Not five minutes later a dead branch fell off a tree and landed with a loud kerplunk on the Subaru. When we ran over to look there was a dent on the hood the size of a dime.

Huzzahs!  The first dent has been done. Gary is at fault for telling me to move the car.  I am at fault for actually moving it. Mother Nature is at fault for letting that branch fall.  Shared responsibility. Could there be any better way to take that car from new to used?

Now we can relax and enjoy our rides.


Sunday, September 29, 2013

Farewell to Lake Ottawa

I walked down to the boat landing tonight to watch the sun go down. There was a young photographer in hip boots wading around in the water with his camera and tripod, looking for the perfect picture. "It's not easy," I said and he agreed.

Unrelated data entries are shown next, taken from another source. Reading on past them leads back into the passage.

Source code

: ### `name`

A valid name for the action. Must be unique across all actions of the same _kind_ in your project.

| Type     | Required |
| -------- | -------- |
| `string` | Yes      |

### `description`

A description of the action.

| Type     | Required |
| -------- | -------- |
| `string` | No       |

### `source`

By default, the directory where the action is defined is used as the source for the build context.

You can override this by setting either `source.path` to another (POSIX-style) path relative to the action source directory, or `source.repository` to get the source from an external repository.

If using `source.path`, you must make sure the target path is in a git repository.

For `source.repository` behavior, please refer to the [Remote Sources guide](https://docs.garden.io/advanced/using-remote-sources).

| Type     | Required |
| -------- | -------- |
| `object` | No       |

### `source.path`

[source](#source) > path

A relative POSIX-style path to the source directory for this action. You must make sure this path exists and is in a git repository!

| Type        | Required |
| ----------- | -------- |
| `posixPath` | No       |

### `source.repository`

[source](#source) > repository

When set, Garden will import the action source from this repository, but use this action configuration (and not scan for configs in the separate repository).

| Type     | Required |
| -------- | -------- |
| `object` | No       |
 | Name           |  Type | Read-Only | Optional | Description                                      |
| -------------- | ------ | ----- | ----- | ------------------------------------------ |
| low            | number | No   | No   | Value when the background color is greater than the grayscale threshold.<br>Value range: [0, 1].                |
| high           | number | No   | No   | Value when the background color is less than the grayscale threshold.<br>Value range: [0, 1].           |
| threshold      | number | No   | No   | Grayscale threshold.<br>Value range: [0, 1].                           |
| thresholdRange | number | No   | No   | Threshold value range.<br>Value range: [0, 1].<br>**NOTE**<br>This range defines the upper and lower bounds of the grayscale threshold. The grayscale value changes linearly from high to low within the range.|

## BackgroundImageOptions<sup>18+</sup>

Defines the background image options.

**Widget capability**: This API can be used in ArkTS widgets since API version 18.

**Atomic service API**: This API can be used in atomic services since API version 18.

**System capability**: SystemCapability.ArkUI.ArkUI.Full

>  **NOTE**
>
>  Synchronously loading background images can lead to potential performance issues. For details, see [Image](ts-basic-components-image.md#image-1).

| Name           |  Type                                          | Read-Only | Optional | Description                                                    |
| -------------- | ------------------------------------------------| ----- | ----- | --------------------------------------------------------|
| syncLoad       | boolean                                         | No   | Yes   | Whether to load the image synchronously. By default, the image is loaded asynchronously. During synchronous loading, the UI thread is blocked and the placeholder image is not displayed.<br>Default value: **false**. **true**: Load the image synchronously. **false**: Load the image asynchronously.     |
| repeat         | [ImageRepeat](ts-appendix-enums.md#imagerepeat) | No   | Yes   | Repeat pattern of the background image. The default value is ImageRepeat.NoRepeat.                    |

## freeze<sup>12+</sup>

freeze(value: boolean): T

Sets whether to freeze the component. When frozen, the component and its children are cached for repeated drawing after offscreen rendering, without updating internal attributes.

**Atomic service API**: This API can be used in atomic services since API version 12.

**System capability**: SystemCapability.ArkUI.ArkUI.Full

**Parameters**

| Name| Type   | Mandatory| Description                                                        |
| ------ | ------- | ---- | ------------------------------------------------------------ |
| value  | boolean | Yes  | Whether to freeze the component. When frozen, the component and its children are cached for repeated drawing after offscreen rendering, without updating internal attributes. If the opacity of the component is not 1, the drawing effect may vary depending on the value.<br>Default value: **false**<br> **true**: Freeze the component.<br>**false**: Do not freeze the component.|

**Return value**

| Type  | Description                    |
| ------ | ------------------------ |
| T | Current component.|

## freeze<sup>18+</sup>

I tried, too, though a northwoods autumn in full dress can never be adequately captured no matter how hard we mortals try. We do our best.
I walked up a trail a little way, but still....
So we say good bye to Lake Ottawa. One other campsite is occupied, by Leanne and Paul, who plan on leaving for Lost Lake tomorrow morning.  Gary is packing his gear, taking down the cook tent and putting away everything he brought. Since I don't know where all that stuff goes and at any rate, I'm not the packrat that brought it, I wander around the campground saying good bye.  One last check of the toilets to see that they are clean though at this point it doesn't make much difference. Checking to see if any of the campers left slips on the post the way they are supposed to:  they didn't.

Tomorrow we wait for the service to come collect the bin of toilet paper and the blue instruction booklet we were supposed to study.  We didn't and now it makes no difference. Then we'll roll out of here but even then we won't go home.  It's on to Laura Lake to meet friends and camp for another two weeks before we return home. Even then, we'll only be in Seymour for a week and then go on to Dixon, Illinois and the farmhouse. Gary has estate matters to work on. Me, I never can get enough of autumn, so I'll follow it for a while.